“There are cases of severe malnutrition, many of them were seriously injured during the escape and their injuries did not receive medical treatment,” the authorities warn.
United Nations experts have affirmed this Friday that nearly a hundred children are unaccounted for after the assault carried out in January by the Islamic State jihadist group against a prison in the Syrian city of Ghueiran, under the control of the country’s Kurdish authorities. Arab.
“We are extremely concerned because since the January 2022 attack, the whereabouts and fate of at least one hundred children remain unclear, which is a serious concern about their right to life,” they have stated, before stressing that “some of these cases can amount to an enforced disappearance.
Thus, they have stressed that “the authorities in charge of the prison, who have been requesting the immediate repatriation of all foreign citizens, have received an almost impossible situation at the humanitarian, human rights and security level from third-country states” .
“Under International Law, however, it is up to them to carry out a prompt, transparent, impartial and independent investigation into the circumstances in which these children disappeared and publish their results,” they said, before stressing that “the damage to These children must be identified and those responsible must be held accountable to avoid impunity.”
In this sense, they have emphasized that “the states to which the nationals belong have clear obligations to protect these vulnerable children caught up in the conflict in the violence and they cannot avoid these obligations simply by ignoring the whereabouts of their citizens”.
The attack left 200 dead.
The experts have also expressed their discomfort at the lack of clear information on the number of minors imprisoned before the attack and have denounced that “the conditions of detention in the prison have worsened” since the attack on Ghueiran, which left more than 200 dead.
“There are cases of severe malnutrition. Many of the children detained in the prisons were seriously injured during the escape and their injuries did not receive medical treatment, “they have reported, while adding that the conditions of detention do not seem to meet the minimum set by international standards.
Specifically, they have detailed that the minors are held in overcrowded cells with between 20 and 25 people, in inhuman conditions and with limited access to drinking water, while the few previous contacts between the inmates and their families have been suspended.

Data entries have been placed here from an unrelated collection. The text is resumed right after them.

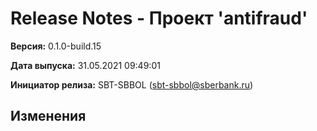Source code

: # Release Notes - Проект 'antifraud'

**Версия:** 0.1.0-build.15

**Дата выпуска:** 31.05.2021 09:49:01

**Инициатор релиза:** SBT-SBBOL (sbt-sbbol@sberbank.ru)

## Изменения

“These children have already been victims on many levels,” they argued. “Many of them were taken to Syria by their families, while others were born there, in families allegedly linked to the Islamic State. They are injured and affected through no fault of their own and are being left behind in the face of an experience of disastrous and unending violence.”
“These children, mainly young people, are victims of terrorism and very serious violations of Human Rights and Humanitarian Law. They are considered guilty by association, discriminated against and punished. No attention is paid to their interests. They deserve protection and care, non-violence and abandonment by the international community”, they have argued.
For this reason, they have demanded that humanitarian access to prisons be restored and have stressed that it is a first step to determine the well-being and whereabouts of detainees. “All states and actors present in northeast Syria must ensure the protection of children and prevent them from further harm,” they said.
“Despite the recent attack on the prison, humanitarian assistance to arbitrarily detained persons cannot be understood or presented as material support for terrorism under any anti-terrorism legislation or donor agreement,” they stressed.
Finally, the UN experts have indicated that “an international solution must be found for the suffering of those who cannot be repatriated in line with international law.” “It is clear that the current situation cannot be reconciled with any position in which states are facing international threats to peace and security, including the fight against terrorism and violent extremism,” they stressed.